Multilineage involvement in BCR::ABL1 and ABL-class fusion–positive pediatric B-cell acute lymphoblastic leukemia: CML-like biology
BCR::ABL1 and ABL-class fusion-positive B-cell acute lymphoblastic leukemia (B-ALL) account for approximately 5 to 8% of pediatric and 25% of adult B-ALL cases. ABL-class fusion-positive B-ALL is characterized by tyrosine kinases ABL1, ABL2, PDGFRB, or CSF1R fused to various partner genes, excluding the BCR::ABL1 fusion. ABL-class fusion-positive B-ALL shares several characteristics with BCR::ABL1-positive B-ALL, including a similar gene expression profile, poor response to chemotherapy only, and sensitivity to tyrosine kinase inhibitors. In 20-30% of children and more than 30% of adults diagnosed with BCR::ABL1-positive ALL the BCR::ABL1 fusion is present in a wider clone, involving myeloid cells, non-ALL B-cells and T-cells. Therefore, BCR::ABL1-positive B-ALL can be subdivided into two biologically distinct subtypes: BCR::ABL1-positive B-ALL with lymphoid involvement only and BCR::ABL1-positive B-ALL with multilineage involvement (referred to as CML-like) which is also incorporated in the recent international consensus classification of myeloid neoplasms and acute leukemias. Recently we discovered multilineage involvement in child with ABL-class fusion-positive B-ALL.
See results.
We describe one case of pediatric B-ALL with ABL-class fusion (CDC88C::PDGFRB fusion) with multilineage involvement and two cases of pediatric BCR::ABL1-positive B-ALL with multilineage involvement. Cases are characterized by discordant minimal residual disease (MRD) levels during treatment with persistence of BCR::ABL1 or ABL-class fusion MRD-positivity despite Ig/TCR MRD negativity. Fusion gene detection after immunophenotypic sorting of remission bone marrow confirmed multilineage involvement. CDC88C::PDGFRB fusion gene positivity was detected in myeloid and lymphoid cell fractions. BCR::ABL1-fusion was detected in normal T- and B-lymphocytes without evidence of myeloid involvement. All cases were successfully treated with chemotherapy with or without addition of a tyrosine kinase inhibitor (TKI). According to (inter)national treatment protocols, allogeneic stem cell transplantation (SCT) was not indicated in first complete remission. All three patients developed a second episode of BCR::ABL1-positive of ABL-class fusion-positive B-ALL harboring different Ig/TCR rearrangement.

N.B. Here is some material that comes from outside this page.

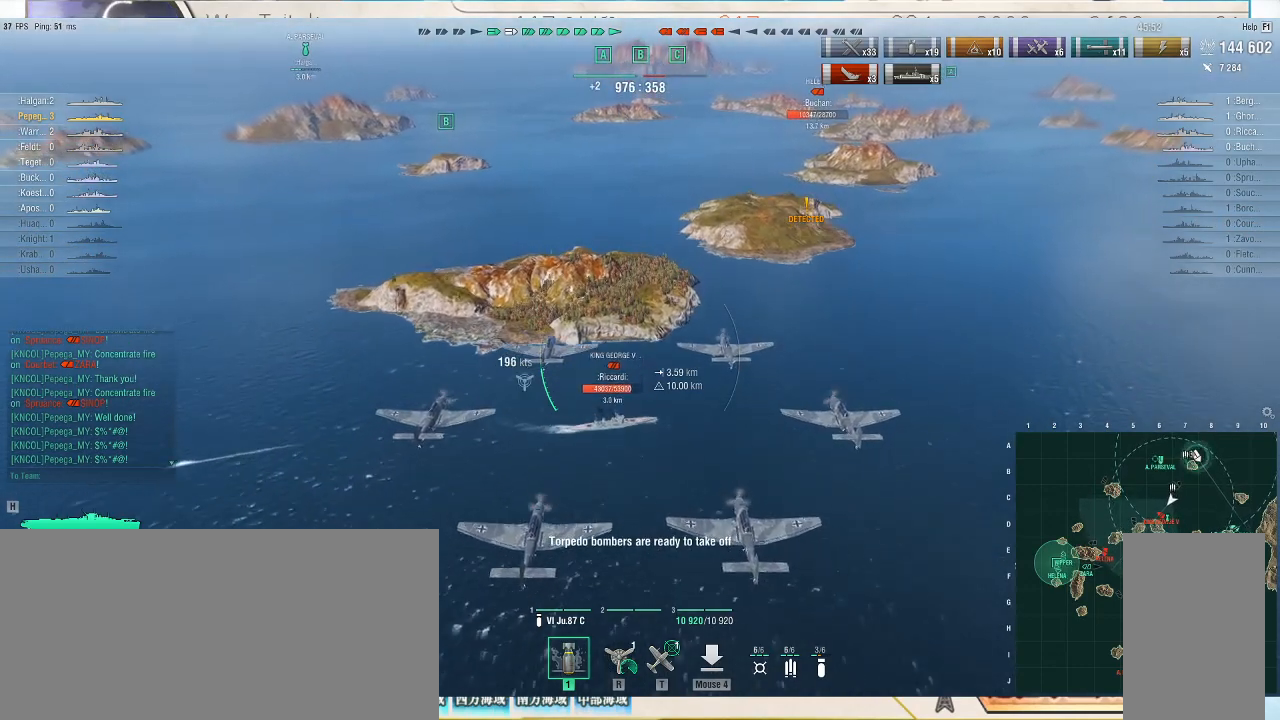
{"keys": ["w"], "mouse": [], "events": []}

We identified a new biological entity of ABL-class fusion-positive B-ALL characterized by multilineage involvement, which resembles BCR::ABL1-positive B-ALL with multilineage involvement also referred to as “CML-like” biology, wherein persistent BCR::ABL1 or ABL-class fusion-positivity extends beyond the original blast population and involves multiple hematopoietic compartments, with a ‘dormant’ persisting BCR::ABL1 of ABL-class fusion-positive clone which may serve as a reservoir for future disease episodes. Presence of multilineage involvement might impact on treatment strategies such as intensity and duration of therapy including the role immunotherapies or allogeneic SCT. Prospective follow-up of this subgroup is essential to determine whether outcome differences exist and to guide evidence-based, individualized treatment strategies.